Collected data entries
· · · · ·
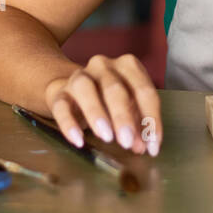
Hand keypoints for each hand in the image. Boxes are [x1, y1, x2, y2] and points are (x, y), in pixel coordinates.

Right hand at [44, 54, 161, 156]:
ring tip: (106, 137)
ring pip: (86, 89)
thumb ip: (137, 125)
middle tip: (128, 142)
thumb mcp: (128, 107)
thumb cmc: (108, 98)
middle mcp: (103, 66)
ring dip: (97, 114)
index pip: (144, 90)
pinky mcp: (59, 92)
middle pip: (115, 88)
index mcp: (127, 66)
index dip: (151, 119)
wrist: (72, 89)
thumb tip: (142, 146)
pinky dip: (69, 124)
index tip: (153, 146)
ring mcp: (79, 77)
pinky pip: (62, 106)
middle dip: (123, 117)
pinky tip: (78, 139)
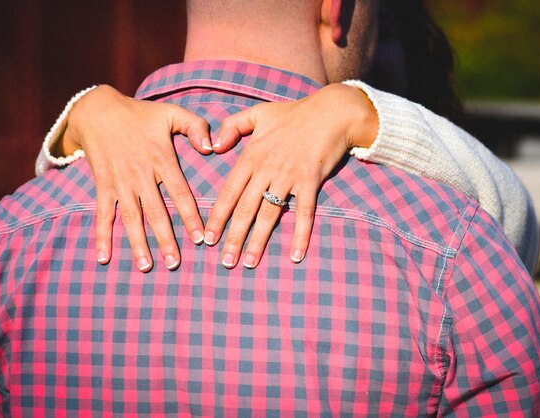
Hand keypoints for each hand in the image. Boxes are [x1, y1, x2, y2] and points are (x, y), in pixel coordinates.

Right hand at [63, 85, 211, 270]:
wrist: (98, 109)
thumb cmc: (140, 114)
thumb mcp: (171, 113)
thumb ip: (195, 126)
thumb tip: (211, 148)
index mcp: (161, 158)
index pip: (180, 192)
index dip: (190, 216)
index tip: (199, 238)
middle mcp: (141, 174)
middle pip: (155, 212)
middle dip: (165, 239)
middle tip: (174, 263)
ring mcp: (120, 181)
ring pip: (131, 217)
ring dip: (138, 243)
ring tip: (146, 267)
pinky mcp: (103, 185)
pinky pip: (103, 213)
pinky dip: (102, 236)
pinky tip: (104, 257)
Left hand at [204, 83, 377, 267]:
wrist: (331, 111)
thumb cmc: (293, 113)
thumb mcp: (258, 113)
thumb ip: (232, 126)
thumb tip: (214, 146)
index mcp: (251, 155)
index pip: (229, 191)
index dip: (217, 217)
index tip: (208, 238)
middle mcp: (266, 168)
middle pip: (245, 208)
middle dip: (233, 237)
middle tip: (225, 262)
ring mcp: (288, 176)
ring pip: (269, 214)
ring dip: (259, 240)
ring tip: (250, 262)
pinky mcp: (310, 181)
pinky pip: (303, 212)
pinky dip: (300, 234)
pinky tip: (295, 255)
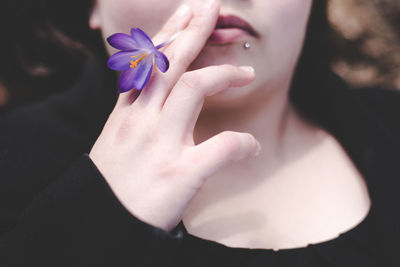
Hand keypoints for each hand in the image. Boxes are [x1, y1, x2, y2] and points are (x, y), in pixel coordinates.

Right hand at [89, 1, 259, 231]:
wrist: (100, 222)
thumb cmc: (111, 183)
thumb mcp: (114, 140)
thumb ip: (133, 115)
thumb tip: (151, 97)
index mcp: (125, 114)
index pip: (146, 64)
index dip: (167, 36)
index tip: (185, 14)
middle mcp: (140, 122)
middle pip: (167, 65)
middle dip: (191, 32)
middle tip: (211, 7)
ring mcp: (159, 145)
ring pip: (191, 89)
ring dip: (222, 75)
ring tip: (246, 72)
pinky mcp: (179, 173)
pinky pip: (219, 146)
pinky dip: (241, 143)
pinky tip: (251, 146)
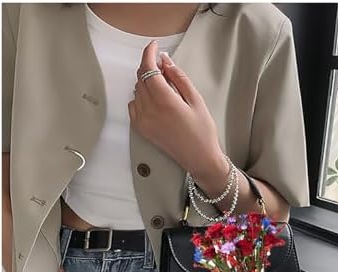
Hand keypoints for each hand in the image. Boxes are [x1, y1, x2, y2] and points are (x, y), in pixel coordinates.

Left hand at [128, 40, 223, 175]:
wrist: (200, 159)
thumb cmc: (203, 132)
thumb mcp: (196, 100)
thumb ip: (179, 78)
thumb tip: (165, 61)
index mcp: (165, 101)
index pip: (148, 68)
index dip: (150, 53)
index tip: (155, 46)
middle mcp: (150, 110)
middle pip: (141, 77)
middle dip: (150, 67)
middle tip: (165, 67)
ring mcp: (143, 120)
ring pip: (137, 90)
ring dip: (147, 81)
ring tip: (165, 86)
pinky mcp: (142, 129)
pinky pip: (134, 105)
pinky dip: (141, 97)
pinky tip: (155, 100)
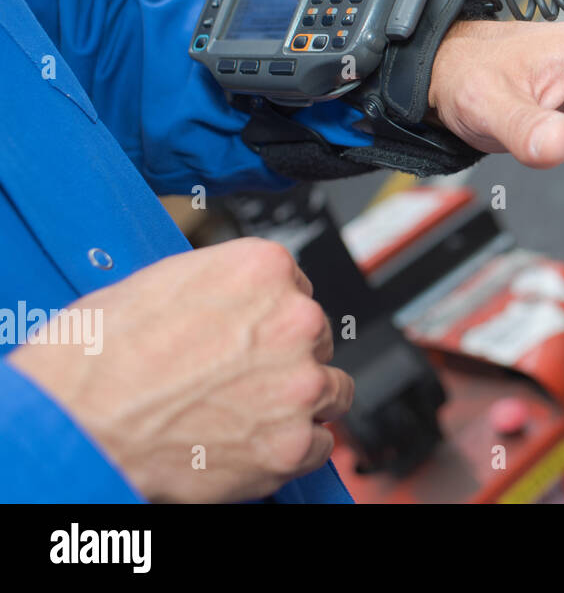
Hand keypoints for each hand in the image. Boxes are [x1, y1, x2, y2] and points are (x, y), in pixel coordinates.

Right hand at [9, 239, 352, 502]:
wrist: (75, 422)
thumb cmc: (98, 357)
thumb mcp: (163, 283)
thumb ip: (221, 287)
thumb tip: (235, 302)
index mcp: (264, 269)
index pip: (299, 289)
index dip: (271, 318)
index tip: (255, 335)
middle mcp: (295, 320)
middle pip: (316, 339)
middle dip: (285, 359)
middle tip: (239, 379)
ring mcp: (300, 384)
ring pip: (330, 389)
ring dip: (299, 401)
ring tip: (249, 414)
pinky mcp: (293, 443)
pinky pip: (319, 445)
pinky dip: (292, 450)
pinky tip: (250, 445)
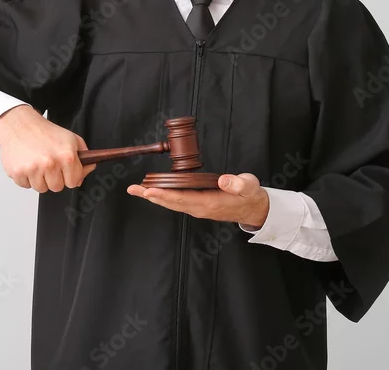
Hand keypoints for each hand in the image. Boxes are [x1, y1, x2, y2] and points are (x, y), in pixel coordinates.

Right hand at [0, 105, 95, 192]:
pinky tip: (28, 164)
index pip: (74, 182)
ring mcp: (33, 169)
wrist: (20, 124)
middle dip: (55, 178)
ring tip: (38, 163)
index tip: (66, 171)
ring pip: (41, 188)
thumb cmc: (44, 132)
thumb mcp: (71, 139)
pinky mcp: (18, 172)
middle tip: (50, 164)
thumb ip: (83, 156)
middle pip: (57, 187)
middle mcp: (50, 164)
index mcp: (66, 156)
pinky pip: (26, 186)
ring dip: (40, 179)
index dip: (70, 177)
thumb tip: (85, 172)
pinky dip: (26, 177)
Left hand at [127, 173, 268, 226]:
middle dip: (151, 196)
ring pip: (171, 203)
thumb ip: (238, 184)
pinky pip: (177, 202)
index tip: (149, 190)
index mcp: (209, 203)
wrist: (254, 208)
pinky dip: (164, 197)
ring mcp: (198, 208)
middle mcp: (199, 208)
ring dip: (154, 197)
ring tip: (138, 190)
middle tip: (133, 189)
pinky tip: (155, 192)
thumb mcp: (249, 186)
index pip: (182, 199)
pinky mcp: (198, 205)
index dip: (164, 195)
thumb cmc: (250, 195)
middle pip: (171, 203)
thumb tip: (224, 180)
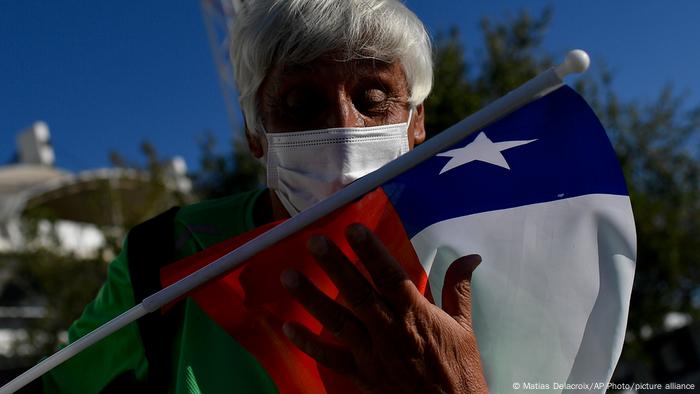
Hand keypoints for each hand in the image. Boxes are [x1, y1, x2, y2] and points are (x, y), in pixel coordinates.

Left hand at [280, 223, 488, 393]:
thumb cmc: (459, 370)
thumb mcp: (463, 327)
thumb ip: (459, 289)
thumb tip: (470, 257)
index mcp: (416, 315)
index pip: (390, 277)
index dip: (371, 252)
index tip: (354, 229)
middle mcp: (390, 332)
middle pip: (358, 294)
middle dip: (335, 267)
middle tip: (314, 242)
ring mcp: (372, 354)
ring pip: (338, 321)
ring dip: (312, 298)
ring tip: (289, 275)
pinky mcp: (362, 374)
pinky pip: (330, 357)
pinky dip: (308, 344)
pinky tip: (287, 327)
· · · · ·
▶ **Exercise instructions**
Restate the entries verbatim, without pictures.

▶ **Task answer**
Hand keypoints for each hand in the image. Boxes are [x1, y1, x2, y2] and points are (x, y), in pixel coordinates.

Right hand at [44, 54, 161, 156]:
ring tip: (106, 137)
ring pip: (86, 89)
thumb ip: (137, 125)
middle tip: (128, 142)
thumb mcp: (128, 107)
thumb cmc: (108, 98)
middle mcp: (103, 66)
ring dip: (97, 114)
index pip: (144, 90)
pinky mcp: (59, 92)
middle pip: (115, 88)
index mcp: (127, 66)
index dip: (151, 119)
wrist: (72, 89)
thumb tip: (142, 146)
pinky dip: (69, 124)
index tip: (153, 146)
ring mcp: (79, 77)
pinky pip: (62, 106)
middle dip: (123, 117)
pinky tip: (78, 139)
Hand keypoints for each hand in the image. Boxes are [x1, y1, x2, y2] and points are (x, y), in pixel coordinates.

Right hand at [63, 85, 211, 270]:
wrist: (98, 109)
thumb cmc: (140, 114)
thumb mcp: (171, 113)
thumb ip: (195, 126)
thumb tip: (211, 148)
index mcp: (161, 158)
index pip: (180, 192)
index dip: (190, 216)
index tip: (199, 238)
middle mcp: (141, 174)
middle pip: (155, 212)
middle dip: (165, 239)
middle tip: (174, 263)
ring mcp: (120, 181)
ring pip: (131, 217)
ring dip: (138, 243)
ring tip: (146, 267)
pinky mcp: (103, 185)
pinky pip: (103, 213)
pinky dip: (102, 236)
pinky tip: (104, 257)
Left hand at [204, 83, 377, 267]:
wrist: (331, 111)
thumb cmc: (293, 113)
thumb mcp: (258, 113)
thumb ip: (232, 126)
thumb tip: (214, 146)
index mcp: (251, 155)
index pip: (229, 191)
index dip: (217, 217)
index tip: (208, 238)
middle mcp: (266, 168)
middle pip: (245, 208)
middle dip: (233, 237)
middle tip: (225, 262)
ring mcp: (288, 176)
ring pip: (269, 214)
ring dip: (259, 240)
ring tip: (250, 262)
pinky mcp: (310, 181)
pinky pip: (303, 212)
pinky dip: (300, 234)
pinky tip: (295, 255)
Hand keypoints for each hand in the image. Boxes are [x1, y1, x2, y2] and points are (x, y), in pixel coordinates.

Right hand at [89, 1, 259, 231]:
wrist: (100, 222)
thumb cmc: (111, 183)
thumb mcp: (114, 140)
thumb ip: (133, 115)
thumb tip: (151, 97)
index mcp: (125, 114)
index pip: (146, 64)
index dip: (167, 36)
index tip: (185, 14)
middle mcp: (140, 122)
middle pip: (167, 65)
middle dip: (191, 32)
middle tip: (211, 7)
ring mcp: (159, 145)
ring pip: (191, 89)
ring dip: (222, 75)
ring tip: (246, 72)
pinky mcp: (179, 173)
pinky pip: (219, 146)
pinky dip: (241, 143)
pinky tip: (251, 146)
Hand keypoints for each hand in the image. Boxes are [x1, y1, x2, y2] and points are (x, y), in pixel coordinates.

Left hand at [128, 40, 223, 175]:
wrist: (200, 159)
thumb cmc: (203, 132)
thumb mcp: (196, 100)
thumb ip: (179, 78)
thumb tip: (165, 61)
index mcp: (165, 101)
index pip: (148, 68)
index dip: (150, 53)
index tip: (155, 46)
middle mcp: (150, 110)
middle pip: (141, 77)
middle dip: (150, 67)
middle tip: (165, 67)
ring mcp: (143, 120)
ring pip: (137, 90)
ring dip: (147, 81)
ring tip: (165, 86)
pinky mcp: (142, 129)
pinky pip: (134, 105)
pinky dip: (141, 97)
pinky tip: (155, 100)
Hand keypoints for each hand in the image. Boxes are [x1, y1, x2, y2] and points are (x, y), in pixel coordinates.

Right hand at [9, 239, 352, 502]:
wrist: (75, 422)
thumb cmc: (98, 357)
thumb mcp: (163, 283)
thumb ip: (221, 287)
thumb tip: (235, 302)
index mcp: (264, 269)
index pip: (299, 289)
index dip: (271, 318)
index tip: (255, 335)
middle mcp: (295, 320)
middle pip: (316, 339)
middle dip: (285, 359)
middle tip: (239, 379)
ring mcp: (300, 384)
ring pip: (330, 389)
ring dip: (299, 401)
ring tip: (249, 414)
pinky mcp: (293, 443)
pinky pip: (319, 445)
pinky dip: (292, 450)
pinky tip: (250, 445)
Hand keypoints for each hand in the image. Boxes are [x1, y1, x2, y2] and points are (x, y), in pixel coordinates.

Right hand at [0, 105, 95, 192]:
pinky tip: (28, 164)
index pip: (74, 182)
ring mcp: (33, 169)
wrist: (20, 124)
middle dip: (55, 178)
ring tip: (38, 163)
index tip: (66, 171)
ring pip: (41, 188)
thumb cmc: (44, 132)
thumb mcp: (71, 139)
pinky mcp: (18, 172)
middle tip: (50, 164)
thumb ip: (83, 156)
middle pip: (57, 187)
middle mcp: (50, 164)
index mcp: (66, 156)
pinky pip: (26, 186)
ring dip: (40, 179)
index dip: (70, 177)
thumb tip: (85, 172)
pinky dip: (26, 177)
Left hand at [127, 173, 268, 226]:
middle dip: (151, 196)
ring pip: (171, 203)
thumb ip: (238, 184)
pinky pip: (177, 202)
index tip: (149, 190)
index mcp: (209, 203)
wrist: (254, 208)
pinky dip: (164, 197)
ring mcp: (198, 208)
middle mcp: (199, 208)
ring dip: (154, 197)
ring tip: (138, 190)
middle tip: (133, 189)
pinky tip: (155, 192)
thumb mcp: (249, 186)
index pip: (182, 199)
pinky mcp: (198, 205)
index dip: (164, 195)
thumb cmc: (250, 195)
middle pip: (171, 203)
thumb tip: (224, 180)
Hand keypoints for each hand in the image. Boxes are [x1, y1, x2, y2] and points are (x, y), in pixel coordinates.

Left hand at [280, 223, 488, 393]:
thumb cmc: (459, 370)
thumb mcp: (463, 327)
thumb ip: (459, 289)
thumb tip: (470, 257)
index mcp: (416, 315)
index pip: (390, 277)
index dip: (371, 252)
index tip: (354, 229)
middle mcp: (390, 332)
middle pip: (358, 294)
middle dip: (335, 267)
middle tip: (314, 242)
ring mcp: (372, 354)
ring pip: (338, 321)
ring dip: (312, 298)
ring tip: (289, 275)
pinky mcp: (362, 374)
pinky pip: (330, 357)
pinky dip: (308, 344)
pinky tip: (287, 327)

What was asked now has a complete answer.